Whatever the method, the key is to maintain fulfillment efficiency with by proactively eliminating bottlenecks.

3. Leverage data and don’t sacrifice it.

How can grocers achieve operational efficiency and deliver the seamless experiences that both online and brick-and-mortar shoppers crave? The answer lies in data.

With more and more transactions occurring digitally, retailers have reams of data at their fingertips, offering vital insights into customers’ habits and preferences that they can wield to optimize their operations and improve the shopping experience across channels.

However, because many retailers outsource their e-commerce provision to third-party service providers, they lack true control over this ever-increasing data trove. Meanwhile,  the third-party service providers are amassing vast sums of customer data, which will help improve their competitive position against existing grocers. Preserving ownership of their data, by contrast, will help grocers stay competitive while building the personalized omnichannel journeys they need to ensure a consistently superior experience.

4. New solutions are vital to overcoming profitability challenges.

Data-based insights can play a decisive role in helping retailers overcome the barriers to ecommerce profitability.

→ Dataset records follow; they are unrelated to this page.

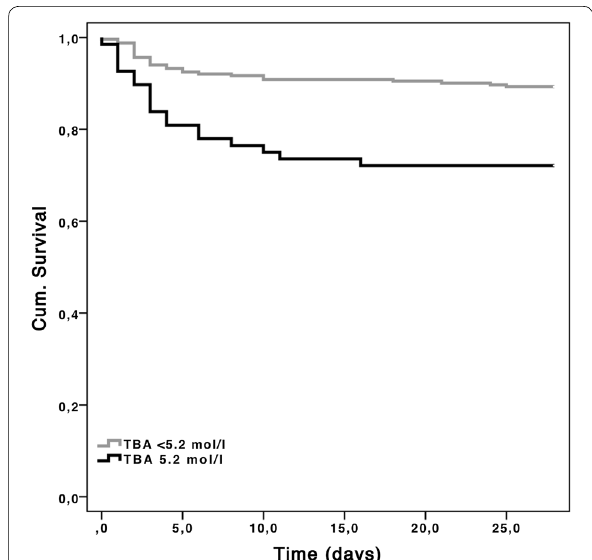
Fig. 3 Kaplan–Meier’s plot of 28-day survival. 28-day survival rate was significantly lower in patients with TBA (total bile acids)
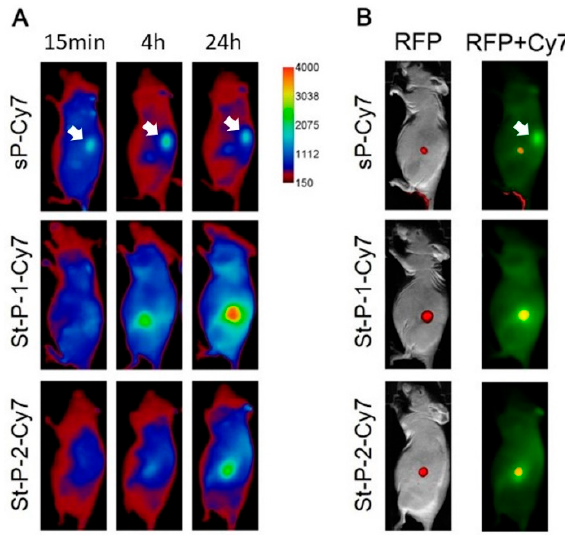
Figure 5. Passive tumor accumulation of di ff erent molecular weight polymer probes sP-Cy7, St-P-1-Cy7 and St-P-2-Cy7. White arrow shows kidney. ( A ) Cy-7 fluorescence signal in representative mice at three di ff erent times; ( B ) RFP signal after 24 h post injection from red fluorescent protein (RFP)-expressing tumor cells in red and Cy-7 fluorescence signal in green. Number of mice n = 8.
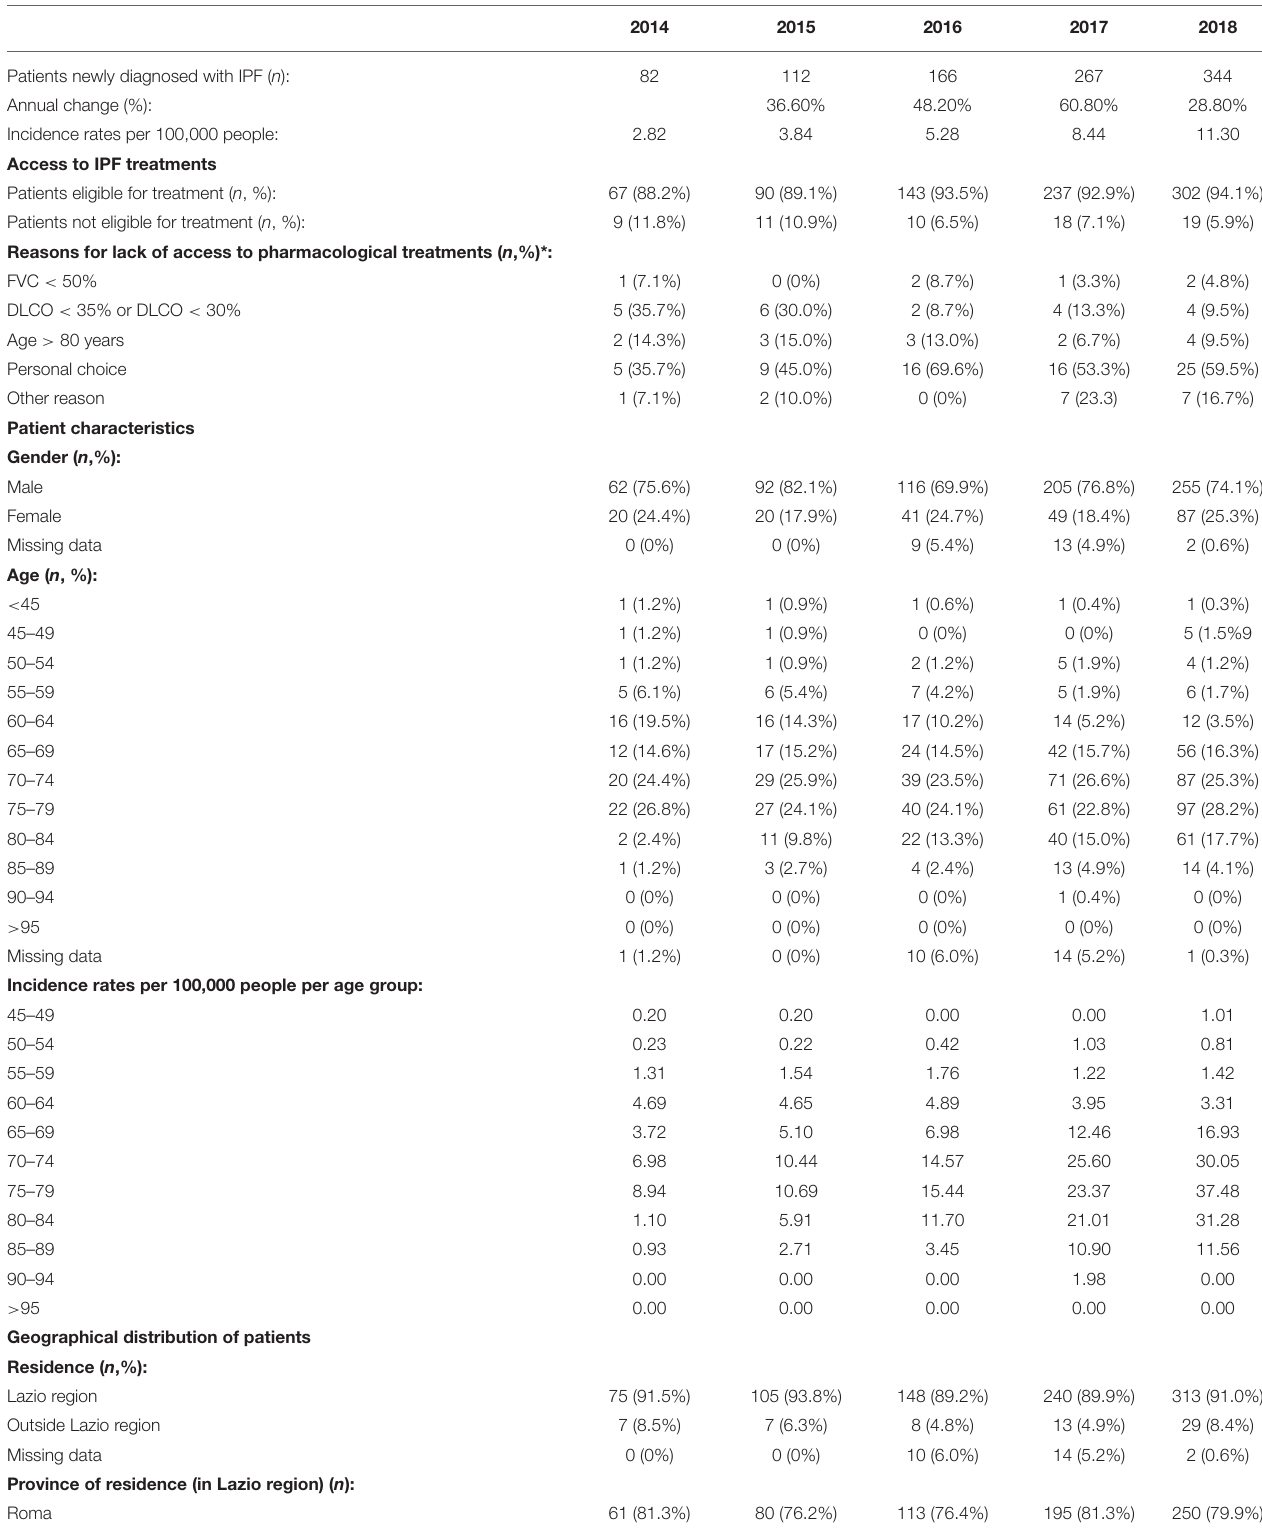
TABLE 1 | Patients with confirmed diagnosis of IPF in the Lazio region from 2014 to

For instance, they can help identify areas where grocers can reduce operating costs, including through cheaper packaging and cooling solutions, optimized shopping routes and development capabilities that provide service and support to customers in digital channels.

Armed with their own data, retailers can optimize sales forecasting and supply chain processes to ensure consistent inventory. Additionally, drop shipping through partnerships with outside suppliers can empower grocers to sell a wider range of products than those available in-store.

The bottom line? As a 100-year-old operating model undergoes disruption and e-commerce claims a bigger slice of the pie, complacency isn’t an option, and BC thinking just won’t cut it. To ensure profitability in the AC era, it’s time for retailers to embrace the hybrid transformation.